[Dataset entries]
------------------------------------

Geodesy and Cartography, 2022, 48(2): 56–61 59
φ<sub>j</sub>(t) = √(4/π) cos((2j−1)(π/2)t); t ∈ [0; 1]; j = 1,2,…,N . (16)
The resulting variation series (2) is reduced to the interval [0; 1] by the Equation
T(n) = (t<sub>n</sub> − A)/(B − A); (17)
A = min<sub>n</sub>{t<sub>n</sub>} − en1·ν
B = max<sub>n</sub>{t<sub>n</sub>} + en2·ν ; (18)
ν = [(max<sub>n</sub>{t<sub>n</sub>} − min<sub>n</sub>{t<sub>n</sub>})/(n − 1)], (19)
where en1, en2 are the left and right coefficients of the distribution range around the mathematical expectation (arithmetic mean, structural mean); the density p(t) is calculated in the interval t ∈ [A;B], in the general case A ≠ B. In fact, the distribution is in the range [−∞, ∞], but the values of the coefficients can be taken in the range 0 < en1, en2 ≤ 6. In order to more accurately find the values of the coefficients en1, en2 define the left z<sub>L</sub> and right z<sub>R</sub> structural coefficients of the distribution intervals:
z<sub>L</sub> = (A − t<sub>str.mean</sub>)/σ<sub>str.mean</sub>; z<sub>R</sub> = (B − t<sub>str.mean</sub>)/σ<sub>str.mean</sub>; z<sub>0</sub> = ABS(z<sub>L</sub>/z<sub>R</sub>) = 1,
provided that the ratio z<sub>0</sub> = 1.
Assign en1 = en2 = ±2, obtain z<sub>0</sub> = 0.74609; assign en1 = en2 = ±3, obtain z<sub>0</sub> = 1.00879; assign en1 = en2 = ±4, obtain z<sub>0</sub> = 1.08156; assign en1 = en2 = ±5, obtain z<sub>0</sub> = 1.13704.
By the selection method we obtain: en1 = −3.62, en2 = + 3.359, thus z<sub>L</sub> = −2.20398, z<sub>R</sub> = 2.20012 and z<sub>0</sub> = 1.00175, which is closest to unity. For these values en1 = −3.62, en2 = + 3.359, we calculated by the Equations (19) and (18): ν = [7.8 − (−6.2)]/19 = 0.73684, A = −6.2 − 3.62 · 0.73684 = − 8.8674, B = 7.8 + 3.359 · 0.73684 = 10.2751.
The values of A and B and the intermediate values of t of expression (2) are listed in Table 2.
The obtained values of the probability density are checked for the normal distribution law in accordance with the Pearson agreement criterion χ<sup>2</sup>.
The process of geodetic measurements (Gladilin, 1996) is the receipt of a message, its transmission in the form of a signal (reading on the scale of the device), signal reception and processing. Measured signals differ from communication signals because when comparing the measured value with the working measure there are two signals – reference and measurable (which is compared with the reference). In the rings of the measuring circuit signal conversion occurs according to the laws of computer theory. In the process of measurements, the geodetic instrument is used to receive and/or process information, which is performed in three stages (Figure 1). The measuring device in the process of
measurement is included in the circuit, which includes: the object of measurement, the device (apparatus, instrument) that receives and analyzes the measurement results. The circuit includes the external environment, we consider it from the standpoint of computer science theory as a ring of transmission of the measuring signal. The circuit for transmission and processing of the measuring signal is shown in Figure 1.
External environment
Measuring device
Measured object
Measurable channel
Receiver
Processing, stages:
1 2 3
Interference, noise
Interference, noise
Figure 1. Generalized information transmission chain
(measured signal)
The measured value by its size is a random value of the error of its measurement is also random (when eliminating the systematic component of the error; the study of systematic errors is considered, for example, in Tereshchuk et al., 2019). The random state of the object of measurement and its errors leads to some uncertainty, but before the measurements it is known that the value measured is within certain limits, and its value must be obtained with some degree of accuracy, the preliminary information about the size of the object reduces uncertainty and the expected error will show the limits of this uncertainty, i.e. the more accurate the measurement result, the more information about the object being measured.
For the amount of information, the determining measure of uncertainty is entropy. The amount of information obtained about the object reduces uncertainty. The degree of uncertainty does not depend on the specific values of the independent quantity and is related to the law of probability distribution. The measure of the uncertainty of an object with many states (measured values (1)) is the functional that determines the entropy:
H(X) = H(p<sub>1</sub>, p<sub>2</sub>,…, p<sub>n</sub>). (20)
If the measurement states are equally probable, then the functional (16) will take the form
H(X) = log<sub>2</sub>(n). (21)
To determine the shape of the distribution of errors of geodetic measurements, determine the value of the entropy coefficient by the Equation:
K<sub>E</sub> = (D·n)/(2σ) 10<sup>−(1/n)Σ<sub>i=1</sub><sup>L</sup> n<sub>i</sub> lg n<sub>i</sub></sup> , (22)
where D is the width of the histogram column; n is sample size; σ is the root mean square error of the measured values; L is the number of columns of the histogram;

------------------------------------

_ACTIVITY:_
Every record must be transcribed exactly as written.

_TASK RESPONSE:_
Geodesy and Cartography, 2022, 48(2): 56–61 59
φ<sub>j</sub>(t) = √(4/π) cos((2j−1)(π/2)t); t ∈ [0; 1]; j = 1,2,…,N . (16)
The resulting variation series (2) is reduced to the interval [0; 1] by the Equation
T(n) = (t<sub>n</sub> − A)/(B − A); (17)
A = min<sub>n</sub>{t<sub>n</sub>} − en1·ν
B = max<sub>n</sub>{t<sub>n</sub>} + en2·ν ; (18)
ν = [(max<sub>n</sub>{t<sub>n</sub>} − min<sub>n</sub>{t<sub>n</sub>})/(n − 1)], (19)
where en1, en2 are the left and right coefficients of the distribution range around the mathematical expectation (arithmetic mean, structural mean); the density p(t) is calculated in the interval t ∈ [A;B], in the general case A ≠ B. In fact, the distribution is in the range [−∞, ∞], but the values of the coefficients can be taken in the range 0 < en1, en2 ≤ 6. In order to more accurately find the values of the coefficients en1, en2 define the left z<sub>L</sub> and right z<sub>R</sub> structural coefficients of the distribution intervals:
z<sub>L</sub> = (A − t<sub>str.mean</sub>)/σ<sub>str.mean</sub>; z<sub>R</sub> = (B − t<sub>str.mean</sub>)/σ<sub>str.mean</sub>; z<sub>0</sub> = ABS(z<sub>L</sub>/z<sub>R</sub>) = 1,
provided that the ratio z<sub>0</sub> = 1.
Assign en1 = en2 = ±2, obtain z<sub>0</sub> = 0.74609; assign en1 = en2 = ±3, obtain z<sub>0</sub> = 1.00879; assign en1 = en2 = ±4, obtain z<sub>0</sub> = 1.08156; assign en1 = en2 = ±5, obtain z<sub>0</sub> = 1.13704.
By the selection method we obtain: en1 = −3.62, en2 = + 3.359, thus z<sub>L</sub> = −2.20398, z<sub>R</sub> = 2.20012 and z<sub>0</sub> = 1.00175, which is closest to unity. For these values en1 = −3.62, en2 = + 3.359, we calculated by the Equations (19) and (18): ν = [7.8 − (−6.2)]/19 = 0.73684, A = −6.2 − 3.62 · 0.73684 = − 8.8674, B = 7.8 + 3.359 · 0.73684 = 10.2751.
The values of A and B and the intermediate values of t of expression (2) are listed in Table 2.
The obtained values of the probability density are checked for the normal distribution law in accordance with the Pearson agreement criterion χ<sup>2</sup>.
The process of geodetic measurements (Gladilin, 1996) is the receipt of a message, its transmission in the form of a signal (reading on the scale of the device), signal reception and processing. Measured signals differ from communication signals because when comparing the measured value with the working measure there are two signals – reference and measurable (which is compared with the reference). In the rings of the measuring circuit signal conversion occurs according to the laws of computer theory. In the process of measurements, the geodetic instrument is used to receive and/or process information, which is performed in three stages (Figure 1). The measuring device in the process of
measurement is included in the circuit, which includes: the object of measurement, the device (apparatus, instrument) that receives and analyzes the measurement results. The circuit includes the external environment, we consider it from the standpoint of computer science theory as a ring of transmission of the measuring signal. The circuit for transmission and processing of the measuring signal is shown in Figure 1.
External environment
Measuring device
Measured object
Measurable channel
Receiver
Processing, stages:
1 2 3
Interference, noise
Interference, noise
Figure 1. Generalized information transmission chain
(measured signal)
The measured value by its size is a random value of the error of its measurement is also random (when eliminating the systematic component of the error; the study of systematic errors is considered, for example, in Tereshchuk et al., 2019). The random state of the object of measurement and its errors leads to some uncertainty, but before the measurements it is known that the value measured is within certain limits, and its value must be obtained with some degree of accuracy, the preliminary information about the size of the object reduces uncertainty and the expected error will show the limits of this uncertainty, i.e. the more accurate the measurement result, the more information about the object being measured.
For the amount of information, the determining measure of uncertainty is entropy. The amount of information obtained about the object reduces uncertainty. The degree of uncertainty does not depend on the specific values of the independent quantity and is related to the law of probability distribution. The measure of the uncertainty of an object with many states (measured values (1)) is the functional that determines the entropy:
H(X) = H(p<sub>1</sub>, p<sub>2</sub>,…, p<sub>n</sub>). (20)
If the measurement states are equally probable, then the functional (16) will take the form
H(X) = log<sub>2</sub>(n). (21)
To determine the shape of the distribution of errors of geodetic measurements, determine the value of the entropy coefficient by the Equation:
K<sub>E</sub> = (D·n)/(2σ) 10<sup>−(1/n)Σ<sub>i=1</sub><sup>L</sup> n<sub>i</sub> lg n<sub>i</sub></sup> , (22)
where D is the width of the histogram column; n is sample size; σ is the root mean square error of the measured values; L is the number of columns of the histogram;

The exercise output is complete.